Provided material section start

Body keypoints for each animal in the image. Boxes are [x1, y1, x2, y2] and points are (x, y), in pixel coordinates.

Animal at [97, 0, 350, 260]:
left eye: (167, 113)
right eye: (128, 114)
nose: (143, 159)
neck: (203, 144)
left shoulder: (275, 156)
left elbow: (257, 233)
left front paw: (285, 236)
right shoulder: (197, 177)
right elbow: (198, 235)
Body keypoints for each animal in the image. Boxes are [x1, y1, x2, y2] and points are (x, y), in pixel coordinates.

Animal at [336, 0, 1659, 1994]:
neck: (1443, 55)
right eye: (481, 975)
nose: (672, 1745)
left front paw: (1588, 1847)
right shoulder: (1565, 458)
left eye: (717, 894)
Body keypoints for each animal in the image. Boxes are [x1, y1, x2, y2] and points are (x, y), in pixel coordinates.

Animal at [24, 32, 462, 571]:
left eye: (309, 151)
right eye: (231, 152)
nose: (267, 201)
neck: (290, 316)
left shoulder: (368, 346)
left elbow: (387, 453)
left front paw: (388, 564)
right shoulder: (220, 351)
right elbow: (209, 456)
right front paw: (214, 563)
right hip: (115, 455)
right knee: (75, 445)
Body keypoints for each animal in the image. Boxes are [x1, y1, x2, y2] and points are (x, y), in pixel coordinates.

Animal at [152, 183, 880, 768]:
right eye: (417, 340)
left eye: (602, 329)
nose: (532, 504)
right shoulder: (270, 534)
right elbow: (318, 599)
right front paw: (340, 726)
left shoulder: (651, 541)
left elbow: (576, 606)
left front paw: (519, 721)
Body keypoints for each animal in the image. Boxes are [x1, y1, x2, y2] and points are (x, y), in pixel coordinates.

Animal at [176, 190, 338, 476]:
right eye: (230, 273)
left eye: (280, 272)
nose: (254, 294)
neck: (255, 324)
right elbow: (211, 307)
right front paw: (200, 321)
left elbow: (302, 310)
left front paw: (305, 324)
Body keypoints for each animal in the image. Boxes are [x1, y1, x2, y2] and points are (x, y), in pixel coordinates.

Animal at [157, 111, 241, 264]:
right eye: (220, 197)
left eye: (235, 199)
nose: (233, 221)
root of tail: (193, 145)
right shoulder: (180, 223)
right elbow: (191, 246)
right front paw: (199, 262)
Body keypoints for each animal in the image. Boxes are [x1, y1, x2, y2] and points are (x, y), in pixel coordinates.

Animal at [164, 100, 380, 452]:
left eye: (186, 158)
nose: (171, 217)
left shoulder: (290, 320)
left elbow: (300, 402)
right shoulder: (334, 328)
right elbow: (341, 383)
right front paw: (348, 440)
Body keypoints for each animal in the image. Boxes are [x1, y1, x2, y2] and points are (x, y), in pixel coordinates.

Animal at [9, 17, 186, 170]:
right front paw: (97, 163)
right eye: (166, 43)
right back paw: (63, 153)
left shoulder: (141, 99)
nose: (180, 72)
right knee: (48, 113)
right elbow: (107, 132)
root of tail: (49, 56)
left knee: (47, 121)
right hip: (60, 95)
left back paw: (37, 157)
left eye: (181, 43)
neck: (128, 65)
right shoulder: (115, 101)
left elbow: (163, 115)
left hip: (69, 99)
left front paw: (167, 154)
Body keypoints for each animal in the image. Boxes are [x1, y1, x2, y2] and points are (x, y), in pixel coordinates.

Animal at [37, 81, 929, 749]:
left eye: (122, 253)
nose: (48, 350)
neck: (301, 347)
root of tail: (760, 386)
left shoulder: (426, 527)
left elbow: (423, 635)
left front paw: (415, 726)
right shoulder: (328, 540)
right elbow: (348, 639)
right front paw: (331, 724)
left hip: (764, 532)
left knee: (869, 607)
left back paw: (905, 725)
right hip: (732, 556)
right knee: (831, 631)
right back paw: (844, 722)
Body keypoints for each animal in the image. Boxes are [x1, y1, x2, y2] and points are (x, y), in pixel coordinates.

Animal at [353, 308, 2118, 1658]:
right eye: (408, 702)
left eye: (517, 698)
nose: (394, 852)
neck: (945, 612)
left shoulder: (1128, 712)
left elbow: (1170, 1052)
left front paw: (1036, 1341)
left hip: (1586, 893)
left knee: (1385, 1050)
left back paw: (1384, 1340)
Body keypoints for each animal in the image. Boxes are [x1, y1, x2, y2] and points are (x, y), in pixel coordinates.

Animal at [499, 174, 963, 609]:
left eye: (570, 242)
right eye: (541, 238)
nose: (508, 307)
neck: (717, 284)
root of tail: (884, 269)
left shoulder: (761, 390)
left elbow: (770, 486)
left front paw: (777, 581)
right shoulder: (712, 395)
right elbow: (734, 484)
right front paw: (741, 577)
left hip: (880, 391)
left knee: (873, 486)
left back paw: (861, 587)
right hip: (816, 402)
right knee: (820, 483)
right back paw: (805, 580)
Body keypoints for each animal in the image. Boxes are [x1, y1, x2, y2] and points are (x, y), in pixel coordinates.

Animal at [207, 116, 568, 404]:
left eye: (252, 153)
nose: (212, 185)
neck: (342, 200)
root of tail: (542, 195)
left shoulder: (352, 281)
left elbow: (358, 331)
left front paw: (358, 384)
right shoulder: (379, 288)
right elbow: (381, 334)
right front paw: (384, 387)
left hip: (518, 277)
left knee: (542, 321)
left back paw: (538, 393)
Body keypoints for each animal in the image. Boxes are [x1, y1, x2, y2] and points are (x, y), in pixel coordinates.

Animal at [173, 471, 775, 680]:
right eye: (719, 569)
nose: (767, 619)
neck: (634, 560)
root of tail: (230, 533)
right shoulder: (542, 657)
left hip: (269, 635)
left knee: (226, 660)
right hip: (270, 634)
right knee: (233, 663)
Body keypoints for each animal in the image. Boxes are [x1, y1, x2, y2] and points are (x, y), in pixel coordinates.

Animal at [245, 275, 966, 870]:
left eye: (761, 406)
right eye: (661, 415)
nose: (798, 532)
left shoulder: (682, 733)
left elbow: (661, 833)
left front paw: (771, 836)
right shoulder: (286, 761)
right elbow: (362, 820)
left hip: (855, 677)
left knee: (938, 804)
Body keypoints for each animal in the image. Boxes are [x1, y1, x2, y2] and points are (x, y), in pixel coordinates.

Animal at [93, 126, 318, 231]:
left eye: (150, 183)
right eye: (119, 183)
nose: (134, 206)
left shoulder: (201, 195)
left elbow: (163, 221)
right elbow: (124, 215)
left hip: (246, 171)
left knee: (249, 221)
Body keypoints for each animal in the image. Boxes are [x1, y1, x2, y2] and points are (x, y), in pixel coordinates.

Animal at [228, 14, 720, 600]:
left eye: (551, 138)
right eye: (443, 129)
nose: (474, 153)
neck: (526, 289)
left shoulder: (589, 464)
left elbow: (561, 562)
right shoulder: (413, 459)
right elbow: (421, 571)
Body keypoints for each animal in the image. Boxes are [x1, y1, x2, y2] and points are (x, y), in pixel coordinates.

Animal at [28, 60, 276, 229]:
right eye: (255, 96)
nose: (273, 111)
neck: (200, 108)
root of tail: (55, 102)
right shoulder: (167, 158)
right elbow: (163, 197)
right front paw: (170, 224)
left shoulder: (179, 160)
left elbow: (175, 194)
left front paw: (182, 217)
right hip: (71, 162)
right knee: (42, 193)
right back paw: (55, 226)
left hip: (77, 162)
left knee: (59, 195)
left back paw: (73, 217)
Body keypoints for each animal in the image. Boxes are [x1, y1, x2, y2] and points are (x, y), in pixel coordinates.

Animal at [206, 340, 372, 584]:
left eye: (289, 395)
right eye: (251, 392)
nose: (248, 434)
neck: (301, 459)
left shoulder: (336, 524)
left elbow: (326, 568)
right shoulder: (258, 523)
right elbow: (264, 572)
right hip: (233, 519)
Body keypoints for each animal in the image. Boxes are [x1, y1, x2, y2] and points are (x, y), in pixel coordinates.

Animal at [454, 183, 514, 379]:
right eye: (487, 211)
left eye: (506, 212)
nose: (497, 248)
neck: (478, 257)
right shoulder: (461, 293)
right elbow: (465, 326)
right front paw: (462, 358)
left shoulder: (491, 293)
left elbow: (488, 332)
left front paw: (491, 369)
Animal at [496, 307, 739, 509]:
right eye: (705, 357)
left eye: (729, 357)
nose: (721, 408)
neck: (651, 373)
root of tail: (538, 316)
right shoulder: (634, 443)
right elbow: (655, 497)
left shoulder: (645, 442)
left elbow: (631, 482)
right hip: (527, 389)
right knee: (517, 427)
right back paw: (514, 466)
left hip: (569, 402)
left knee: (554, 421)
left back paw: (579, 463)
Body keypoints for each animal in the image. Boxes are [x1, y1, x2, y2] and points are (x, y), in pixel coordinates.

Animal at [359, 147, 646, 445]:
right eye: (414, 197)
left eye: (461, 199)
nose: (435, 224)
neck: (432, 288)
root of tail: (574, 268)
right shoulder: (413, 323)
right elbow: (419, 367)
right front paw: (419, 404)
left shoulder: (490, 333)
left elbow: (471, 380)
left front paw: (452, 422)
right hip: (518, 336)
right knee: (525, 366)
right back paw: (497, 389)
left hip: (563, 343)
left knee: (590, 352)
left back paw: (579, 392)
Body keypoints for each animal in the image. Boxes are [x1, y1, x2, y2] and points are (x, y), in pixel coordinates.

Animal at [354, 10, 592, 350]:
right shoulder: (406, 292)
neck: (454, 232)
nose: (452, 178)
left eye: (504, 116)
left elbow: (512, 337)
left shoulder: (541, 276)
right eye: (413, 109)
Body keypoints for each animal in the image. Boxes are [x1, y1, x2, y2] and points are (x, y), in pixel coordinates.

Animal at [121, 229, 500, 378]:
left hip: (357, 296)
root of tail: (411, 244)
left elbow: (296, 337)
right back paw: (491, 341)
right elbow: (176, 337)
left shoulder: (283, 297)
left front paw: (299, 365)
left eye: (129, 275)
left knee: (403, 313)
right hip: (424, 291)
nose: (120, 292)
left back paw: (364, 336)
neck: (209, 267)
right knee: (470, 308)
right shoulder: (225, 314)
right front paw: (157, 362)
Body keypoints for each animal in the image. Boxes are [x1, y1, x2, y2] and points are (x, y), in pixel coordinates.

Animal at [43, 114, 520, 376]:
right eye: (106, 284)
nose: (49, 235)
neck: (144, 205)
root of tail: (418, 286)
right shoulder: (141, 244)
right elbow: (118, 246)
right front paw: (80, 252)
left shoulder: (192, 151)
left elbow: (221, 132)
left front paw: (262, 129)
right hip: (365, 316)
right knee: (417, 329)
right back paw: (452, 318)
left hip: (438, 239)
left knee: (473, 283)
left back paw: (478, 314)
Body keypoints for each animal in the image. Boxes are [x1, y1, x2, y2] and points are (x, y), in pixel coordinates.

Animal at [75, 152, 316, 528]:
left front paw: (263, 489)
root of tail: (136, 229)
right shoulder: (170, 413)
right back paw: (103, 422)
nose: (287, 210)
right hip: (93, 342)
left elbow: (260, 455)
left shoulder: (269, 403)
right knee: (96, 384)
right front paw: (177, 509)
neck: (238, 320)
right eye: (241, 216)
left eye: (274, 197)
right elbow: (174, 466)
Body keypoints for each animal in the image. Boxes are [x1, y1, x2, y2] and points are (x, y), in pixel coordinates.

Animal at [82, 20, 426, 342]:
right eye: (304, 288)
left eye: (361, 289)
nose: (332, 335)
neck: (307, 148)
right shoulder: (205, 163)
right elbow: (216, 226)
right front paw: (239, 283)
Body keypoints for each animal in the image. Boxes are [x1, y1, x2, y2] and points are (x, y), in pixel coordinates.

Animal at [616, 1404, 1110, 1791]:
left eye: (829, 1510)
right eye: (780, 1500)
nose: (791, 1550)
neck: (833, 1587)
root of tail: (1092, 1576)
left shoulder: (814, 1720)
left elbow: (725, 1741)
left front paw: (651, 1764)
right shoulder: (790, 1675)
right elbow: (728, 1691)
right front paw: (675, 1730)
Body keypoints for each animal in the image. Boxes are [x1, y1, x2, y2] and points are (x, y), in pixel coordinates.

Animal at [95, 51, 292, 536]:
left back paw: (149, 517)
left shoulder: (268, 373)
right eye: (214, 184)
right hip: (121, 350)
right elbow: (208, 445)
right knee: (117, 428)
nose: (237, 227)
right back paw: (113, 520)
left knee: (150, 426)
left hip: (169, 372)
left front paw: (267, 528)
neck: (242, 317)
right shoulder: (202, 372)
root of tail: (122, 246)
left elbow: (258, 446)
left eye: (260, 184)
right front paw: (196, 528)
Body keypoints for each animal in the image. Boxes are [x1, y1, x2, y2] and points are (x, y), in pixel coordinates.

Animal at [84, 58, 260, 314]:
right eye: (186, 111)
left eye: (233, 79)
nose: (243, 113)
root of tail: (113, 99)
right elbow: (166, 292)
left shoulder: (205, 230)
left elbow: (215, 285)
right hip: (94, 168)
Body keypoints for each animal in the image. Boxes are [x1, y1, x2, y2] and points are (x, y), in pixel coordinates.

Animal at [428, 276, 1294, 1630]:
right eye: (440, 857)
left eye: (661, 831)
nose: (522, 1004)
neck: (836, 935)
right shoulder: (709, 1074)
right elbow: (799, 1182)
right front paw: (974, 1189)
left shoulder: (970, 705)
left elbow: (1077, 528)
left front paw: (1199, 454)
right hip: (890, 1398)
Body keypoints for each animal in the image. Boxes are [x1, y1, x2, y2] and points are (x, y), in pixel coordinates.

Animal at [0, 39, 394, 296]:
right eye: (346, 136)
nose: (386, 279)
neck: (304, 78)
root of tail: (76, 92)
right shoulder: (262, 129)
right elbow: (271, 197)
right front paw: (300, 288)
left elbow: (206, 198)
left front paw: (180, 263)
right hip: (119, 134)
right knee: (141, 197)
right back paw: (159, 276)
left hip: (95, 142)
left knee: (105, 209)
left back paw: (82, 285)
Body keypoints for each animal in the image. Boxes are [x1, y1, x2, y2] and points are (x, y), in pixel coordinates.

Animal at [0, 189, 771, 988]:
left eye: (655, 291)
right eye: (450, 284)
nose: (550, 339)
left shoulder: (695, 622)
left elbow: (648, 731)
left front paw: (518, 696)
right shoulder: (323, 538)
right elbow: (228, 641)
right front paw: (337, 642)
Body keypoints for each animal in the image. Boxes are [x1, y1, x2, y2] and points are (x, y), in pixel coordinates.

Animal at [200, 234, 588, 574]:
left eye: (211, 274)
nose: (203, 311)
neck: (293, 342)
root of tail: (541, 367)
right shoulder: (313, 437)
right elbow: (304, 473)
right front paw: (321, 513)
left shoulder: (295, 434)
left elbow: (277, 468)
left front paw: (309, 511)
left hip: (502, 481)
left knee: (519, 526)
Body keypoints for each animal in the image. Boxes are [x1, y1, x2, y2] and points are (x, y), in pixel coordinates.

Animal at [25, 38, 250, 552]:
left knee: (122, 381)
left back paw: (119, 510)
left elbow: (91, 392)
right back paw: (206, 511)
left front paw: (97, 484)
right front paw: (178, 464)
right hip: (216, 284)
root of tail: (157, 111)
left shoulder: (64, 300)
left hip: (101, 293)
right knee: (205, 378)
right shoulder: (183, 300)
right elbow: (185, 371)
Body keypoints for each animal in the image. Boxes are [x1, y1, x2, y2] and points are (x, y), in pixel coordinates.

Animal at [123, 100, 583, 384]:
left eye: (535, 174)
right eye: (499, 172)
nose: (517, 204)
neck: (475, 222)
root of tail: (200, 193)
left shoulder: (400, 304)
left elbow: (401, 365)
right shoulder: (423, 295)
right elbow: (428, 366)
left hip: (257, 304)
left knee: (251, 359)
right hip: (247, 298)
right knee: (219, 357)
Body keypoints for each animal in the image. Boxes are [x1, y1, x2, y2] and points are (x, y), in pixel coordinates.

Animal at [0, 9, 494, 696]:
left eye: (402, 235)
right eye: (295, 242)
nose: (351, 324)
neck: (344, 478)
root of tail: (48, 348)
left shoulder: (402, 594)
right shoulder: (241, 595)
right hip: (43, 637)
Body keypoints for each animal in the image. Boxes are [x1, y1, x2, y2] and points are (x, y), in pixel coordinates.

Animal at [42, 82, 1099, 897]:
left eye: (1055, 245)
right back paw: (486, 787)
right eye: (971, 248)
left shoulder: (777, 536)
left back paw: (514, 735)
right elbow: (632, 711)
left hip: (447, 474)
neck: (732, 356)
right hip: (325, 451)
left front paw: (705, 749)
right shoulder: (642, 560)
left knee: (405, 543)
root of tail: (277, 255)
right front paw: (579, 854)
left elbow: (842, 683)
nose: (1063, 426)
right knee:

Provided material section end

- Problem to solve -
Beginning at the line with "right eye: (220, 197)" and stopping after the line with "right front paw: (348, 440)", please write out every line of the data above exactly and nothing else.

- Response area -
right eye: (220, 197)
left eye: (235, 199)
nose: (233, 221)
root of tail: (193, 145)
right shoulder: (180, 223)
right elbow: (191, 246)
right front paw: (199, 262)
Body keypoints for each animal in the image. Boxes are [x1, y1, x2, y2] and points are (x, y), in pixel coordinates.

Animal at [164, 100, 380, 452]:
left eye: (186, 158)
nose: (171, 217)
left shoulder: (290, 320)
left elbow: (300, 402)
right shoulder: (334, 328)
right elbow: (341, 383)
right front paw: (348, 440)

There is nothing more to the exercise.